▶ **Фрагмент текста**:
════

Новый Мир ( № 2 2012) - Новый Мир Новый Мир
Шрифт:
Интервал:
Закладка:
Предмет этого эссе так или иначе приходил мне на ум в разное время, но окончательно я понял, что хочу написать об этом, после одного разговора. В сентябре 2010 года я гулял по побережью острова Русский с польским поэтом Дариушем Суской — мы участвовали во владивостокском фестивале «Берега», я перевел несколько его стихотворений. Мы говорили на какие-то более-менее общие темы — о поэтической традиции, о консерватизме и новаторстве, о формальных особенностях стиха.
— Я думал, что я самый архаичный поэт Польши, — сказал Дариуш. — Я пишу в рифму, польские критики часто отмечают это как что-то особенное. И вот я приезжаю в Россию, а у вас все пишут в рифму!
Я сообщил ему, что в рифму у нас пишут совсем не все, просто такой в этот раз получился состав участников (Юрий Кублановский, Ирина Ермакова, Светлана Кекова, Вадим Месяц). А Дариуш ответил, что в Польше перестали рифмовать после Тадеуша Ружевича, после его знаменитого послевоенного дебюта — поэтического сборника «Niepokоj». Постепенно утвердилась мысль, что рифма ангажирована. Что она дискредитировала себя сотрудничеством с пропагандистскими стихами и песнями. (Когда через два дня мы ехали на такси в аэропорт, из колонок звучала какая-то кошмарная штампованная попса, и я заметил, что, может быть, дело не только в политической пропаганде, а еще и вот в таком, — Дариуш согласился.)

════

▶ **Предоставленные записи**:
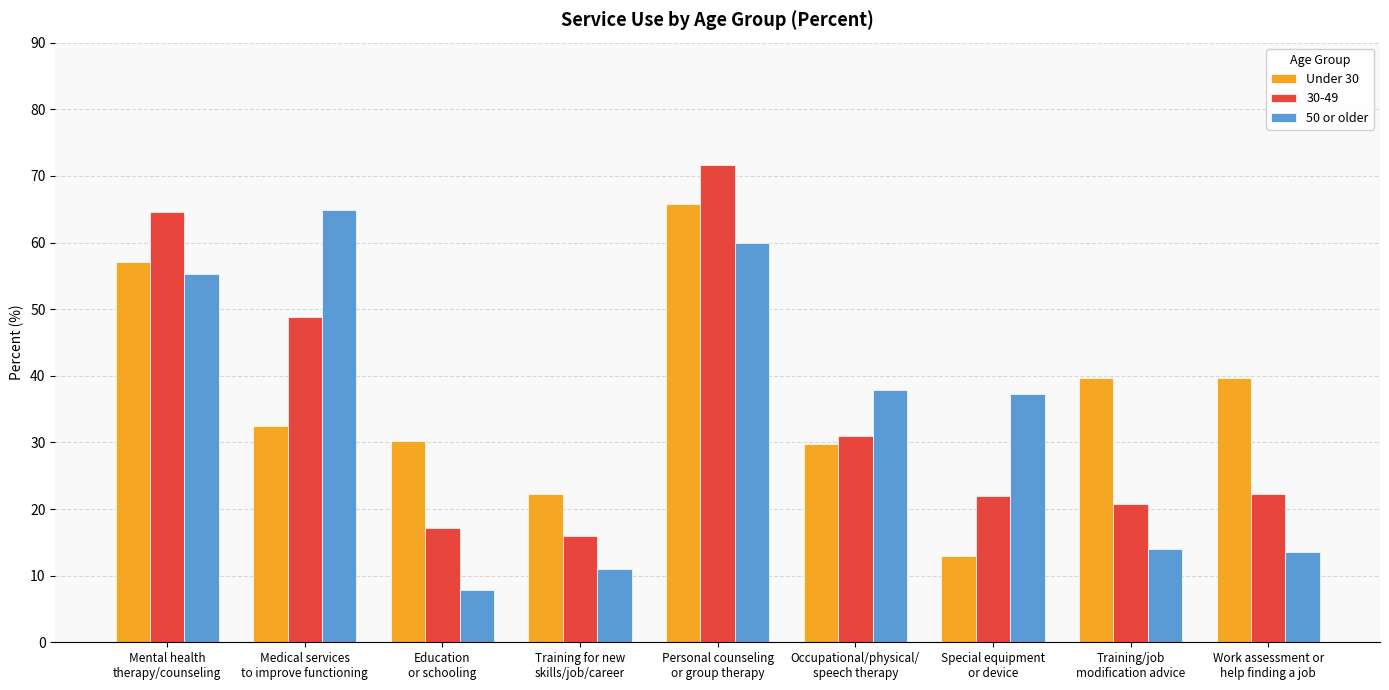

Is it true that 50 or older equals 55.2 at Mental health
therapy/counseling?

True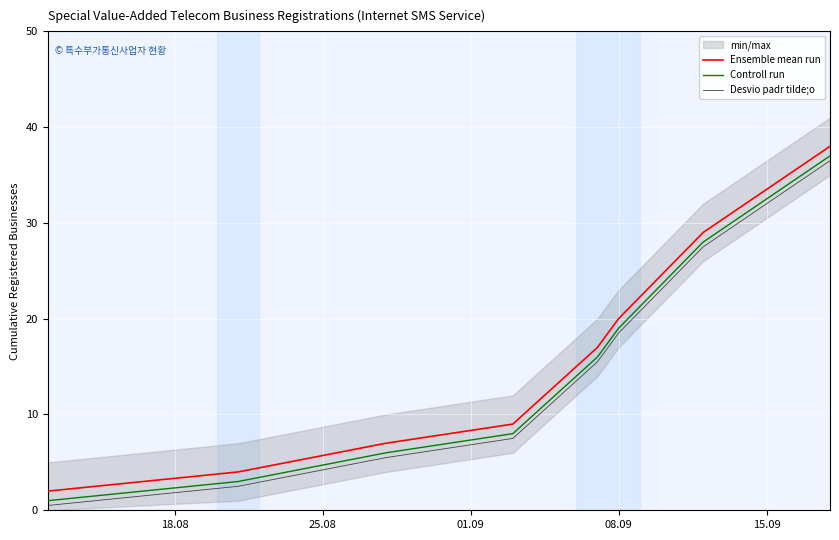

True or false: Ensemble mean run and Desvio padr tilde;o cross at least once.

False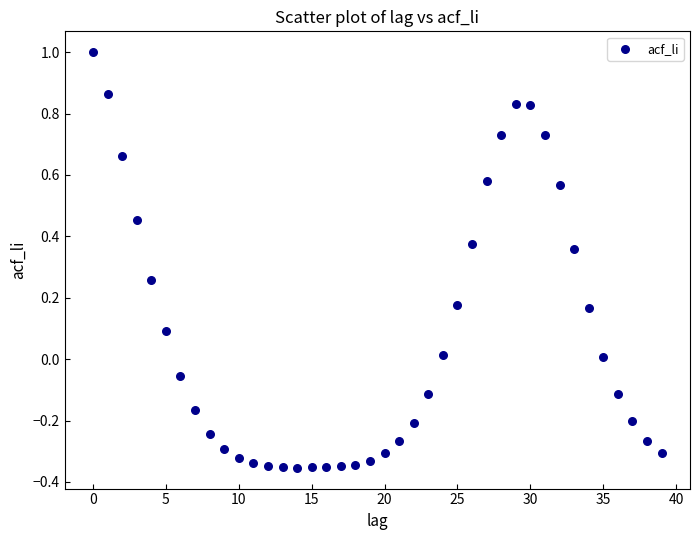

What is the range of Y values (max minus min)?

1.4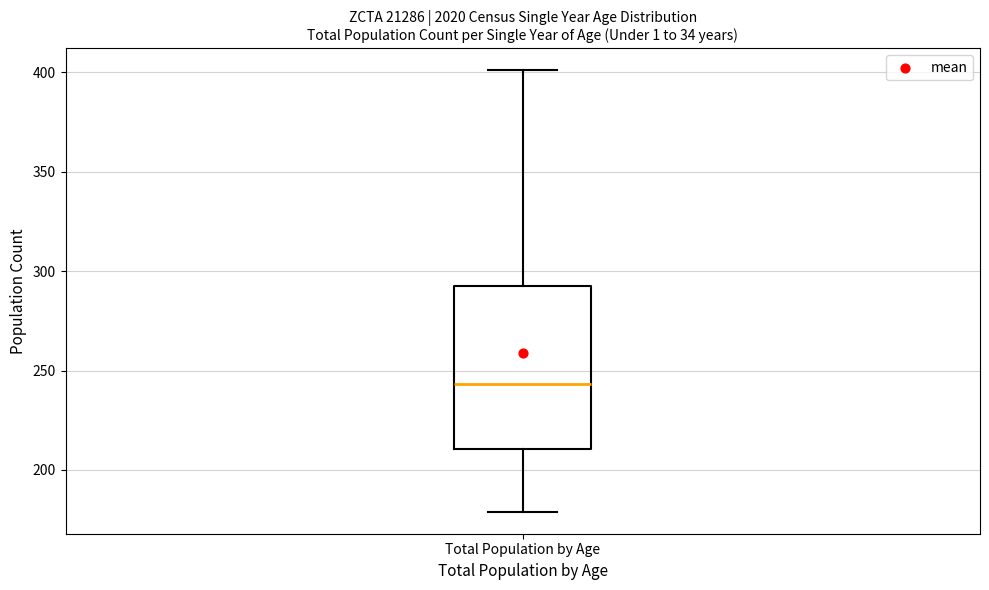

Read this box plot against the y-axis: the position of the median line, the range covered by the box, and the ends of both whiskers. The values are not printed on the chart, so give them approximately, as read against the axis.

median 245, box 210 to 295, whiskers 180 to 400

════

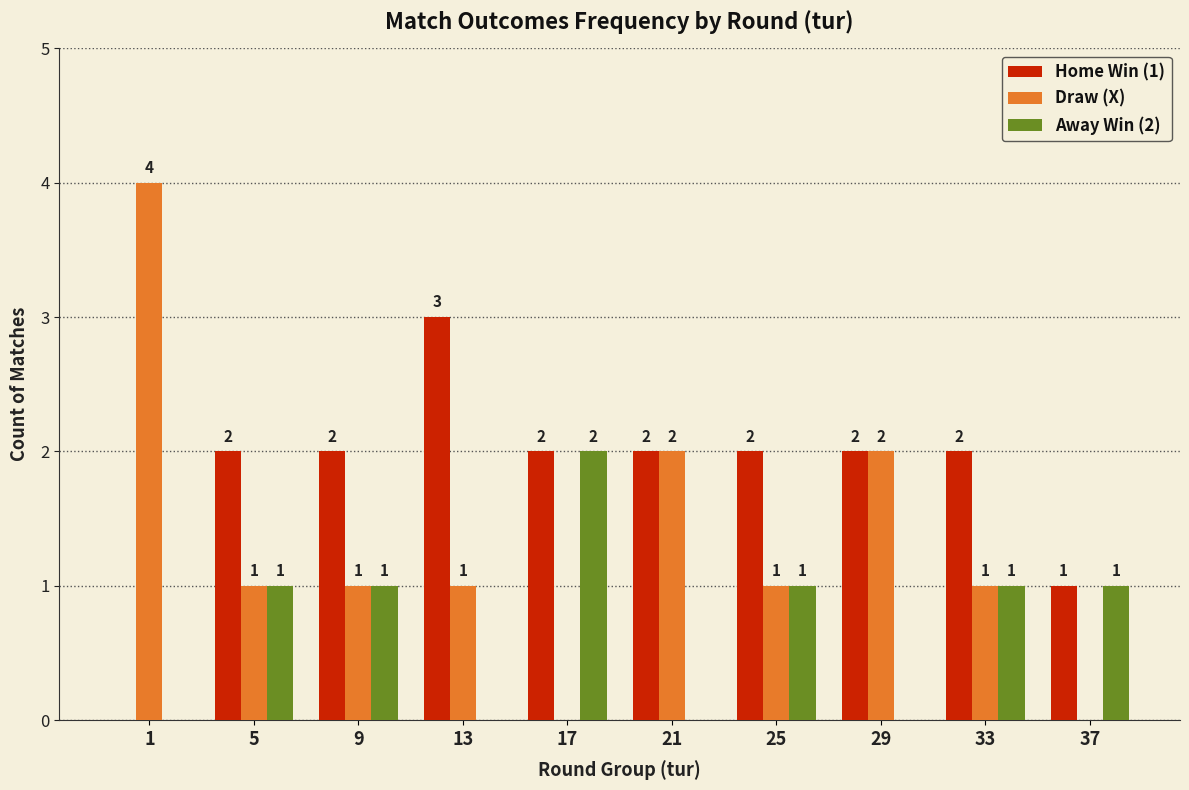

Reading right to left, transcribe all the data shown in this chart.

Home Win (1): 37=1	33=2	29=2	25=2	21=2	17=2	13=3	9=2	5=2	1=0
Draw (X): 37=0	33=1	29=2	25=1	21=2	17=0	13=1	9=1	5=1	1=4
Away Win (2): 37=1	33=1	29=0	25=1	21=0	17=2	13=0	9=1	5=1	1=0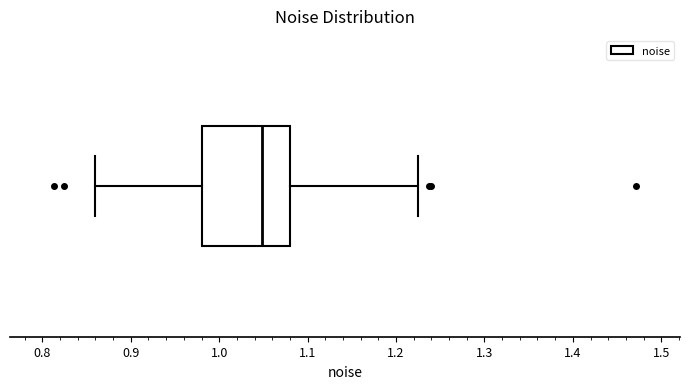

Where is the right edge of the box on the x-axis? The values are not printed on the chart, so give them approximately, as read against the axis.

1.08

════

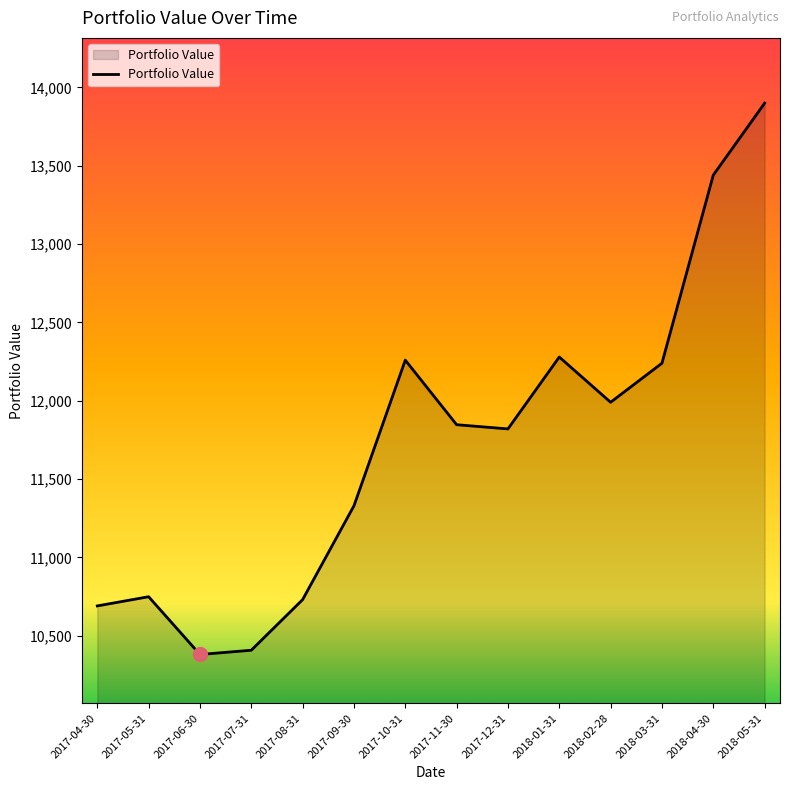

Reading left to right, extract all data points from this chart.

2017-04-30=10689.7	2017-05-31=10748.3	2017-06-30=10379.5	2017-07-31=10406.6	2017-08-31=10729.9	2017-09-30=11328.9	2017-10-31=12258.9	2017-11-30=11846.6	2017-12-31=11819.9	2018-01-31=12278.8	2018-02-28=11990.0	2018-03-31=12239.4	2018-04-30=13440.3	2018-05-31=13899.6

════

▶ **Условие задания**: Пожалуйста, перескажите короче абзац фрагмента эссе, который начинается словами «Я сообщил ему», и сохраните его главные факты.

▶ **Ответ к заданию**:
Я объяснил Дариушу, что в России в рифму пишут далеко не все. Просто таким оказался состав участников: Кублановский, Ермакова, Кекова, Месяц.

Дариуш ответил, что в Польше перестали рифмовать после знаменитого послевоенного дебюта Тадеуша Ружевича, сборника «Niepokоj». Постепенно утвердилась мысль, что рифма ангажирована и дискредитировала себя сотрудничеством с пропагандистскими стихами и песнями.

Через два дня мы ехали в такси в аэропорт, и из колонок звучала штампованная попса. Я заметил, что дело, возможно, не только в политической пропаганде, но и в такой музыке, и Дариуш согласился.